● Saved entries:
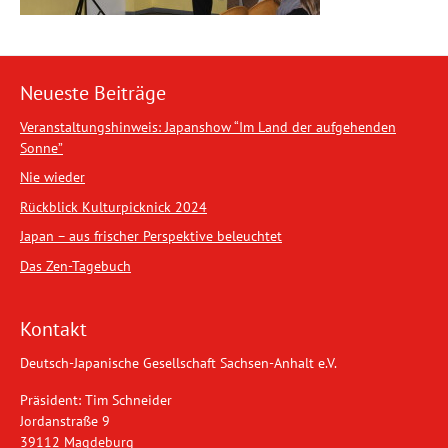
Neueste Beiträge
Veranstaltungshinweis: Japanshow “Im Land der aufgehenden
Sonne”
Nie wieder
Rückblick Kulturpicknick 2024
Japan – aus frischer Perspektive beleuchtet
Das Zen-Tagebuch
Kontakt
Deutsch-Japanische Gesellschaft Sachsen-Anhalt e.V.
Präsident: Tim Schneider
Jordanstraße 9
39112 Magdeburg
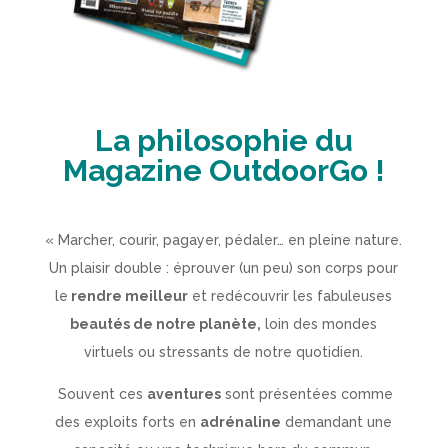
La philosophie du
Magazine
OutdoorGo !
« Marcher, courir, pagayer, pédaler… en pleine nature.
Un plaisir double : éprouver (un peu) son corps pour
le
rendre meilleur
et redécouvrir les fabuleuses
beautés de notre planète,
loin des mondes
virtuels ou stressants de notre quotidien.
Souvent ces
aventures
sont présentées comme
des exploits forts en
adrénaline
demandant une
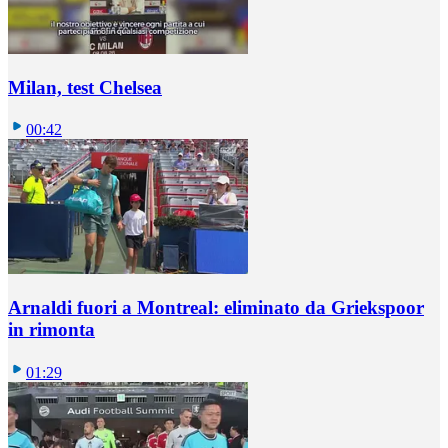
Milan, test Chelsea
00:42
Arnaldi fuori a Montreal: eliminato da Griekspoor
in rimonta
01:29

● PROMPT:
With the images omitted, output all entries exactly as given.

● TASK SOLUTION:
Neueste Beiträge
Veranstaltungshinweis: Japanshow “Im Land der aufgehenden
Sonne”
Nie wieder
Rückblick Kulturpicknick 2024
Japan – aus frischer Perspektive beleuchtet
Das Zen-Tagebuch
Kontakt
Deutsch-Japanische Gesellschaft Sachsen-Anhalt e.V.
Präsident: Tim Schneider
Jordanstraße 9
39112 Magdeburg
La philosophie du
Magazine
OutdoorGo !
« Marcher, courir, pagayer, pédaler… en pleine nature.
Un plaisir double : éprouver (un peu) son corps pour
le
rendre meilleur
et redécouvrir les fabuleuses
beautés de notre planète,
loin des mondes
virtuels ou stressants de notre quotidien.
Souvent ces
aventures
sont présentées comme
des exploits forts en
adrénaline
demandant une
Milan, test Chelsea
00:42
Arnaldi fuori a Montreal: eliminato da Griekspoor
in rimonta
01:29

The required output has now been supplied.